##### Task data

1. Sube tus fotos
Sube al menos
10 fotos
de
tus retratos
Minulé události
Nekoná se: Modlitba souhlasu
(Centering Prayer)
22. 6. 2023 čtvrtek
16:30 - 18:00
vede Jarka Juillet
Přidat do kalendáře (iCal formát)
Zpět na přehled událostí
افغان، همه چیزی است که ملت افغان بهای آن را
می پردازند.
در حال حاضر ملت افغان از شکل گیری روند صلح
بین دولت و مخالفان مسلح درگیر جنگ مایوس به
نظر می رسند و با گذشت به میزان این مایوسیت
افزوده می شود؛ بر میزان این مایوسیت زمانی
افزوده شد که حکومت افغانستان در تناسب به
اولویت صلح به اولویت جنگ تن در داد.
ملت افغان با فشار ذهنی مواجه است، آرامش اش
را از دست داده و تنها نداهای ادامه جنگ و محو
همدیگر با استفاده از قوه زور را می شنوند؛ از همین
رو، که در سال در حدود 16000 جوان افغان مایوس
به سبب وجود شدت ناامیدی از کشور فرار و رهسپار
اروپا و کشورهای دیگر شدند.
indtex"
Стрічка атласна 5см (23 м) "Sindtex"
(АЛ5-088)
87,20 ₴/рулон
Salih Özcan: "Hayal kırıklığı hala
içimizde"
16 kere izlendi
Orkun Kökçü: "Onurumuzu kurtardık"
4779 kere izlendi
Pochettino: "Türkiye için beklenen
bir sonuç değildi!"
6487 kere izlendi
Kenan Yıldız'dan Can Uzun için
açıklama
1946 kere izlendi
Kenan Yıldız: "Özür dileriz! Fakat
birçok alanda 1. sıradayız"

##########

**About this task**
Copy out every line of the items above word for word, in the same order.

**Written solution**
1. Sube tus fotos
Sube al menos
10 fotos
de
tus retratos
Minulé události
Nekoná se: Modlitba souhlasu
(Centering Prayer)
22. 6. 2023 čtvrtek
16:30 - 18:00
vede Jarka Juillet
Přidat do kalendáře (iCal formát)
Zpět na přehled událostí
افغان، همه چیزی است که ملت افغان بهای آن را
می پردازند.
در حال حاضر ملت افغان از شکل گیری روند صلح
بین دولت و مخالفان مسلح درگیر جنگ مایوس به
نظر می رسند و با گذشت به میزان این مایوسیت
افزوده می شود؛ بر میزان این مایوسیت زمانی
افزوده شد که حکومت افغانستان در تناسب به
اولویت صلح به اولویت جنگ تن در داد.
ملت افغان با فشار ذهنی مواجه است، آرامش اش
را از دست داده و تنها نداهای ادامه جنگ و محو
همدیگر با استفاده از قوه زور را می شنوند؛ از همین
رو، که در سال در حدود 16000 جوان افغان مایوس
به سبب وجود شدت ناامیدی از کشور فرار و رهسپار
اروپا و کشورهای دیگر شدند.
indtex"
Стрічка атласна 5см (23 м) "Sindtex"
(АЛ5-088)
87,20 ₴/рулон
Salih Özcan: "Hayal kırıklığı hala
içimizde"
16 kere izlendi
Orkun Kökçü: "Onurumuzu kurtardık"
4779 kere izlendi
Pochettino: "Türkiye için beklenen
bir sonuç değildi!"
6487 kere izlendi
Kenan Yıldız'dan Can Uzun için
açıklama
1946 kere izlendi
Kenan Yıldız: "Özür dileriz! Fakat
birçok alanda 1. sıradayız"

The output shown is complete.